> Exercise directions: Leave out all lines before the one containing "10. srpna 2026", and copy that line and all the rest below it exactly.
··· Records for processing ···
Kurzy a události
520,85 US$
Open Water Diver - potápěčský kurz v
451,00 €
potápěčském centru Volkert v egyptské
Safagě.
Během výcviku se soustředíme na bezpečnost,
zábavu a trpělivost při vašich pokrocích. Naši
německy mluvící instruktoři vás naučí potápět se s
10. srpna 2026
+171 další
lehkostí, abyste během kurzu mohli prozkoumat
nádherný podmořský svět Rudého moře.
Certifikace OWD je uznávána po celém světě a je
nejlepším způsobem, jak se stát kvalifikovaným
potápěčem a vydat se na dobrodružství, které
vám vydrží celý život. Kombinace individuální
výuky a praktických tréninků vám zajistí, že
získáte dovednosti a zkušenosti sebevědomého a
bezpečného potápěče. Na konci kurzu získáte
···
> Answer to this task:
10. srpna 2026
+171 další
lehkostí, abyste během kurzu mohli prozkoumat
nádherný podmořský svět Rudého moře.
Certifikace OWD je uznávána po celém světě a je
nejlepším způsobem, jak se stát kvalifikovaným
potápěčem a vydat se na dobrodružství, které
vám vydrží celý život. Kombinace individuální
výuky a praktických tréninků vám zajistí, že
získáte dovednosti a zkušenosti sebevědomého a
bezpečného potápěče. Na konci kurzu získáte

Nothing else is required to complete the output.